**FRAGMENTO DEL DOCUMENTO:**
------------------------------------------------

Tag: DERECHOS DE LA MUJER

NI UNA MENOS

Miles de voces se han levantado los últimos tiempos diciendo ¡ya basta!, pero nada parece detener a los violadores, ni siquiera los gritos angustiosos de sus víctimas implorando piedad, ni tampoco aquellos rostros desencajados, ni esos ojos enturbiados por lágrimas que brotan incontenibles en la confusión del dolor, la impotencia y el horror.

Miles de voces se levantan cada día y gritan ¡nunca más guardaremos silencio!, pero nada frena a los asesinos que alardean del poder conferido por su género, del poder otorgado por sus dioses iracundos, del poder que les dieron sus pérfidos libros de presuntos tintes sagrados. Nada los frena porque eran apenas unos críos cuando escucharon por primera vez esas extrañas palabras que les decían todo el tiempo: “… él tendrá dominio sobre ella… y ella le seguirá a donde él vaya…, y le deberá obediencia…”; o cuando escuchan quizás esas otras sentencias que les repiten sin cesar: “a aquellas de quienes temáis la desobediencia, amonestadlas, mantenedlas en sus habitaciones, golpeadlas”.

Miles de voces se levantan en todos los rincones del planeta y dicen ¡si tocan a una, nos organizamos miles!, pero nada los detiene todavía porque a sus padres nadie los detuvo, ni tampoco a los padres de sus padres ni a los antecesores de éstos. Nada los detiene aún porque sus referentes inmediatos siempre actuaron del mismo modo, siempre actúan así: denigrándolas, acusándolas, menospreciándolas. Nada los detiene porque en su mundo el placer se reduce a una cuestión de dinero. Nada los detiene ni los detendrá nunca si sus líderes pretenden ser machos cabríos, dominantes y posesivos, que hacen alarde de su poder insultándolas, exponiéndolas, señalándolas; o las destruyen en público confinándolas a las tareas del hogar o condenándolas por siempre a hablar a solas con un espejo mientras sostienen en su mano una polvera y un labial.

------------------------------------------------

**MATERIAL EXTRAÍDO:**
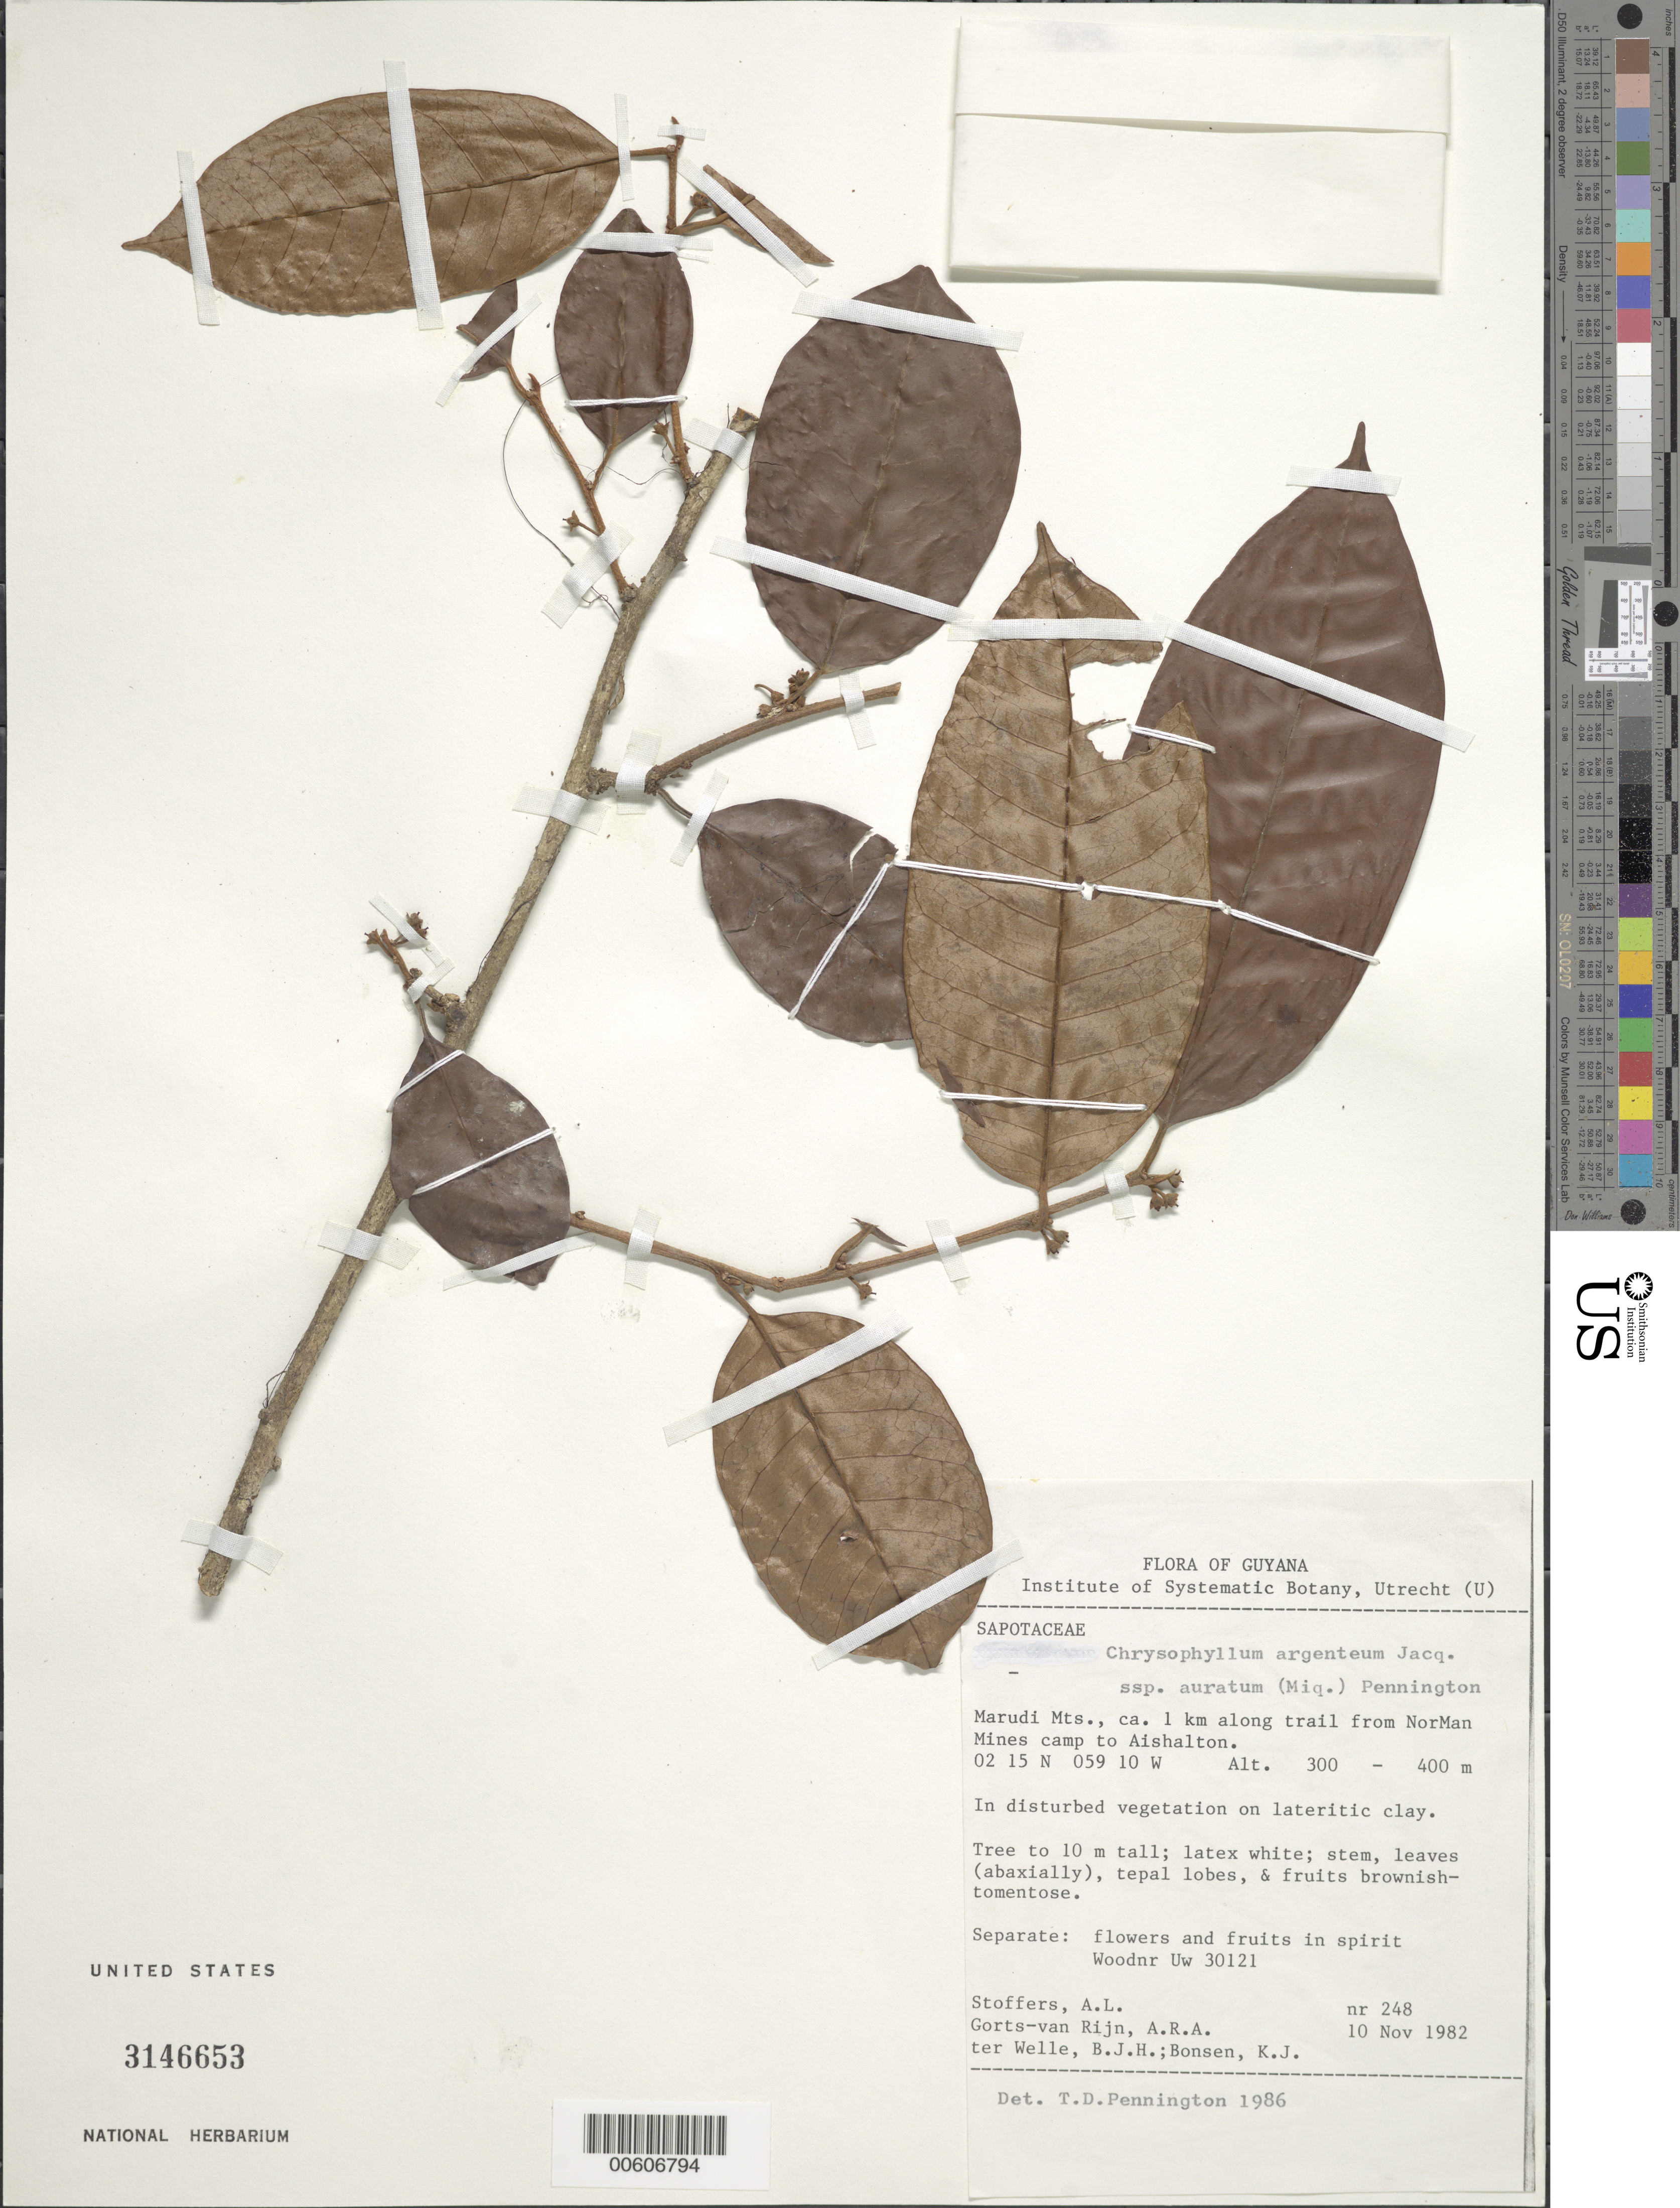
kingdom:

------------------------------------------------

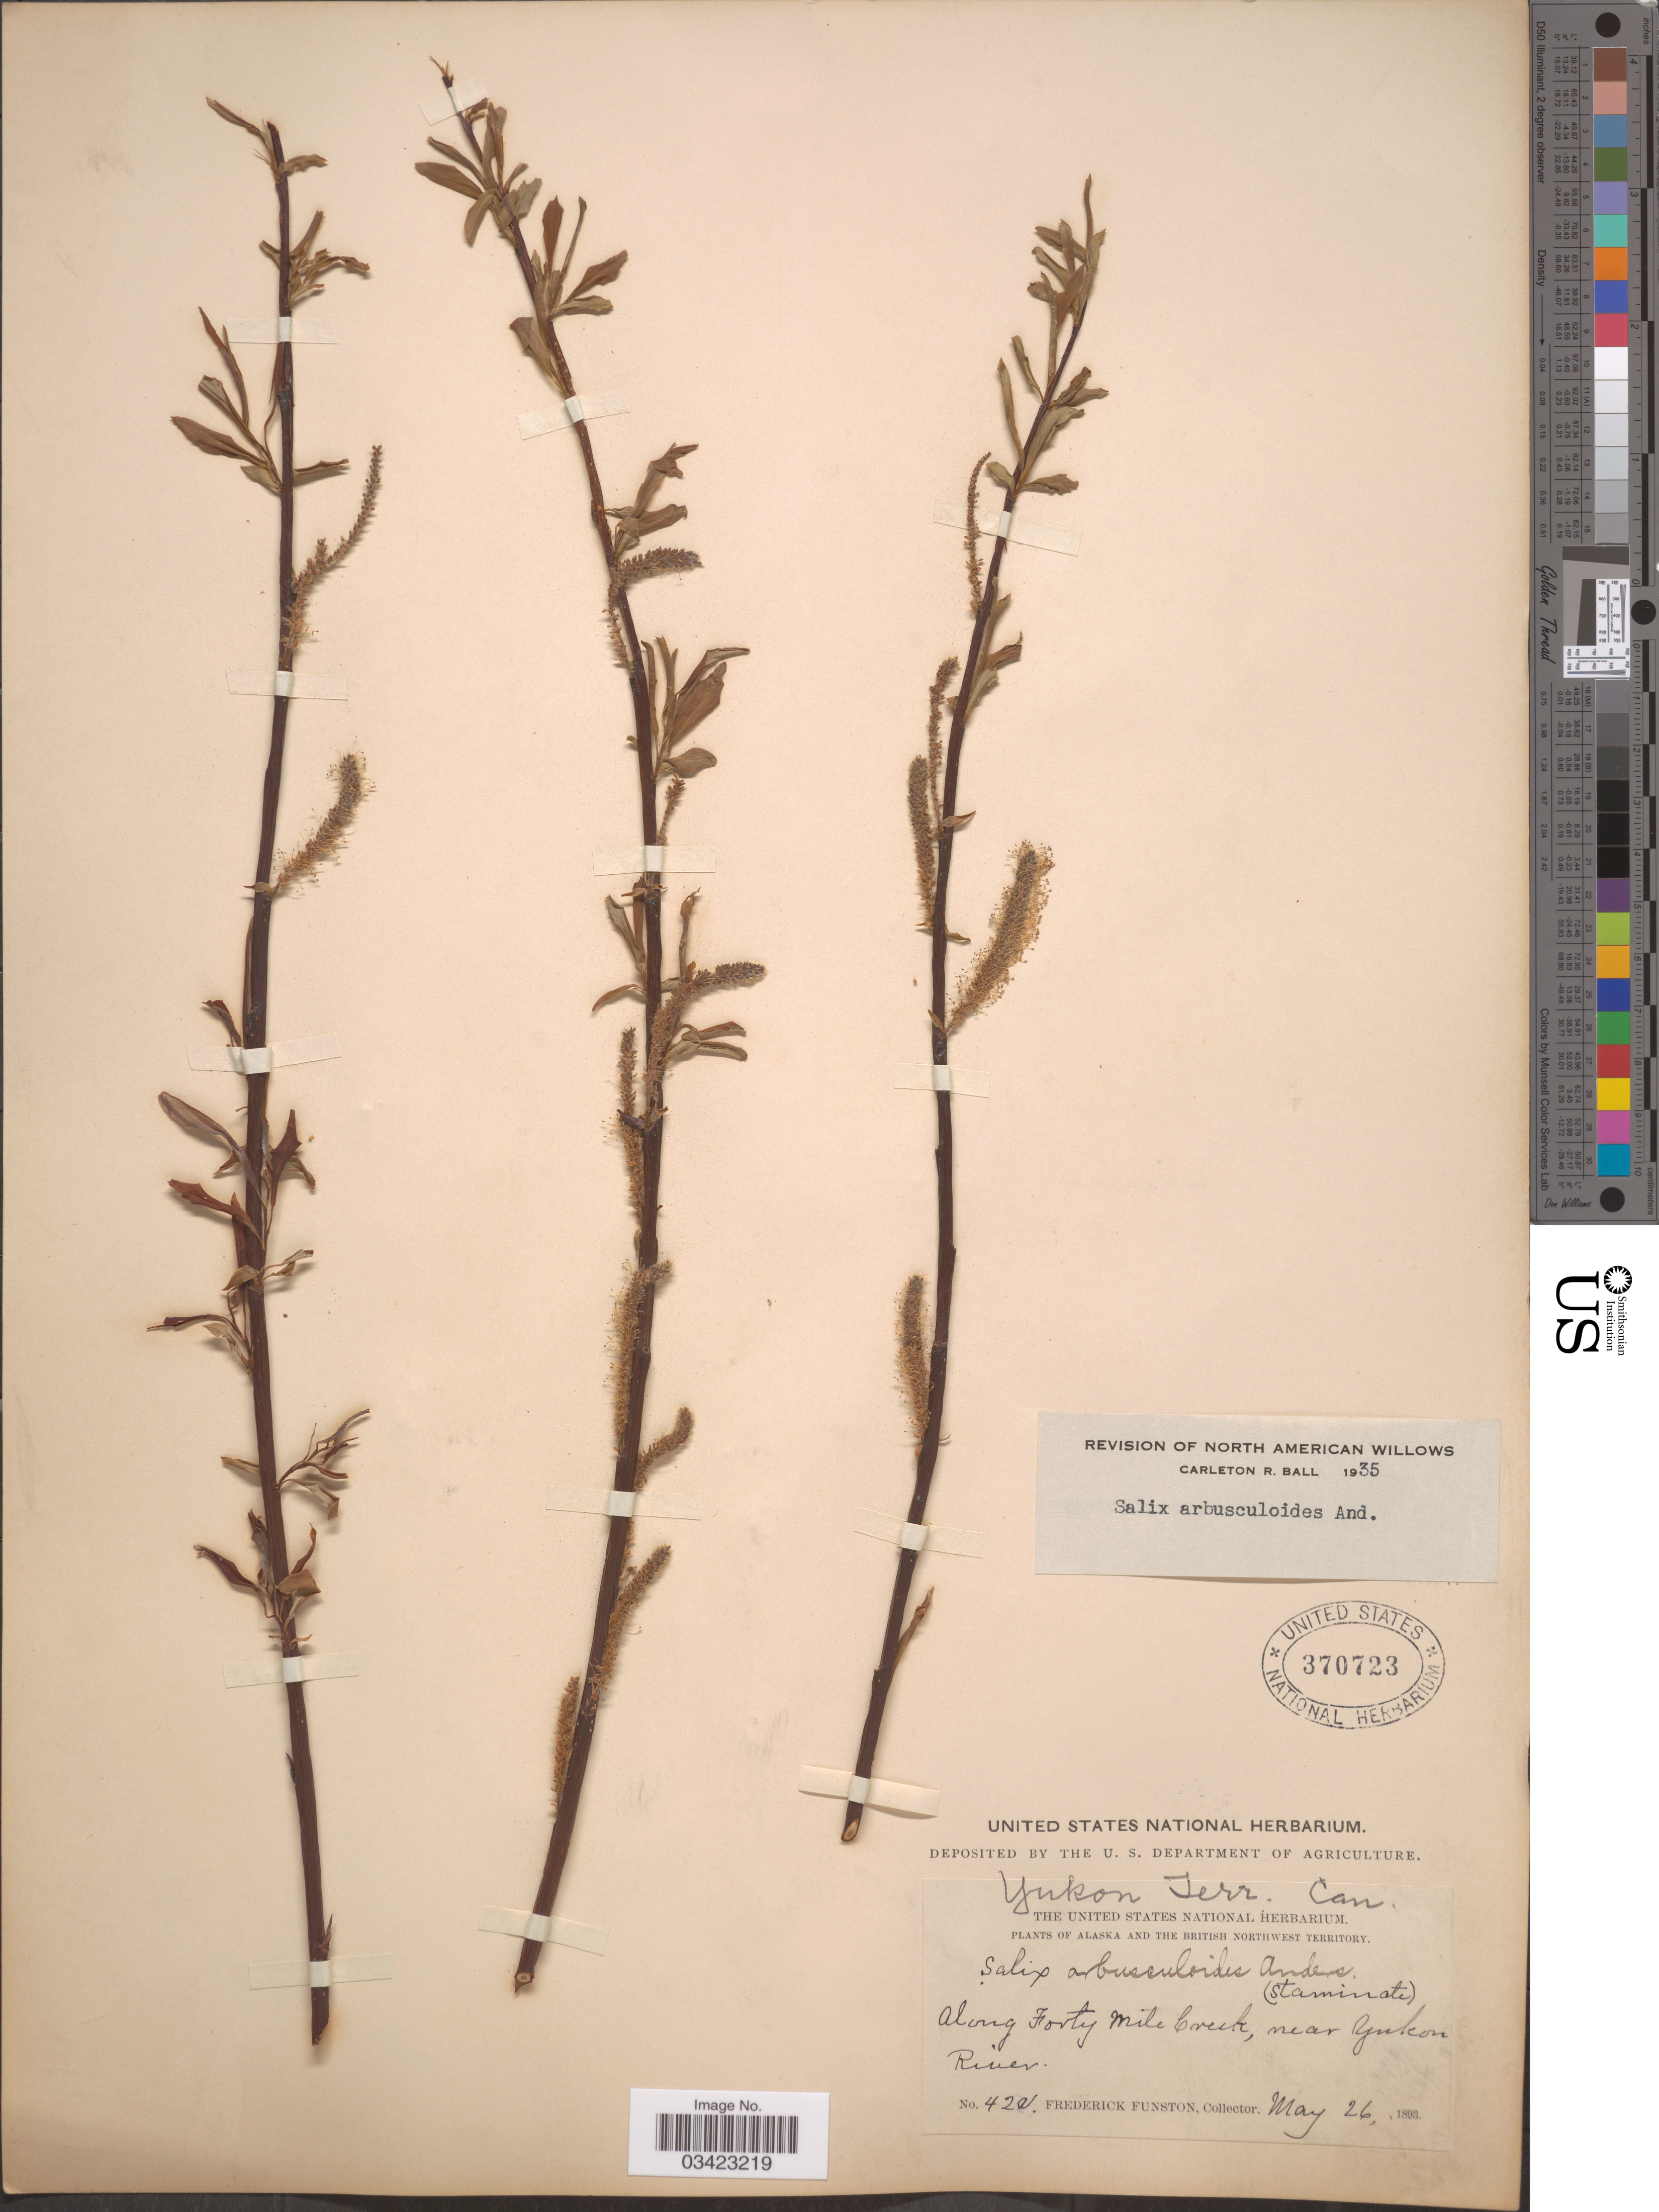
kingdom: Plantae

------------------------------------------------

**QUÉ SE PIDE:** Copia entero el fragmento del documento, palabra por palabra y sin cambiar nada. Los ítems son material aparte y no tienen que ver con el fragmento del documento.

**LA SOLUCIÓN:**
Tag: DERECHOS DE LA MUJER

NI UNA MENOS

Miles de voces se han levantado los últimos tiempos diciendo ¡ya basta!, pero nada parece detener a los violadores, ni siquiera los gritos angustiosos de sus víctimas implorando piedad, ni tampoco aquellos rostros desencajados, ni esos ojos enturbiados por lágrimas que brotan incontenibles en la confusión del dolor, la impotencia y el horror.

Miles de voces se levantan cada día y gritan ¡nunca más guardaremos silencio!, pero nada frena a los asesinos que alardean del poder conferido por su género, del poder otorgado por sus dioses iracundos, del poder que les dieron sus pérfidos libros de presuntos tintes sagrados. Nada los frena porque eran apenas unos críos cuando escucharon por primera vez esas extrañas palabras que les decían todo el tiempo: “… él tendrá dominio sobre ella… y ella le seguirá a donde él vaya…, y le deberá obediencia…”; o cuando escuchan quizás esas otras sentencias que les repiten sin cesar: “a aquellas de quienes temáis la desobediencia, amonestadlas, mantenedlas en sus habitaciones, golpeadlas”.

Miles de voces se levantan en todos los rincones del planeta y dicen ¡si tocan a una, nos organizamos miles!, pero nada los detiene todavía porque a sus padres nadie los detuvo, ni tampoco a los padres de sus padres ni a los antecesores de éstos. Nada los detiene aún porque sus referentes inmediatos siempre actuaron del mismo modo, siempre actúan así: denigrándolas, acusándolas, menospreciándolas. Nada los detiene porque en su mundo el placer se reduce a una cuestión de dinero. Nada los detiene ni los detendrá nunca si sus líderes pretenden ser machos cabríos, dominantes y posesivos, que hacen alarde de su poder insultándolas, exponiéndolas, señalándolas; o las destruyen en público confinándolas a las tareas del hogar o condenándolas por siempre a hablar a solas con un espejo mientras sostienen en su mano una polvera y un labial.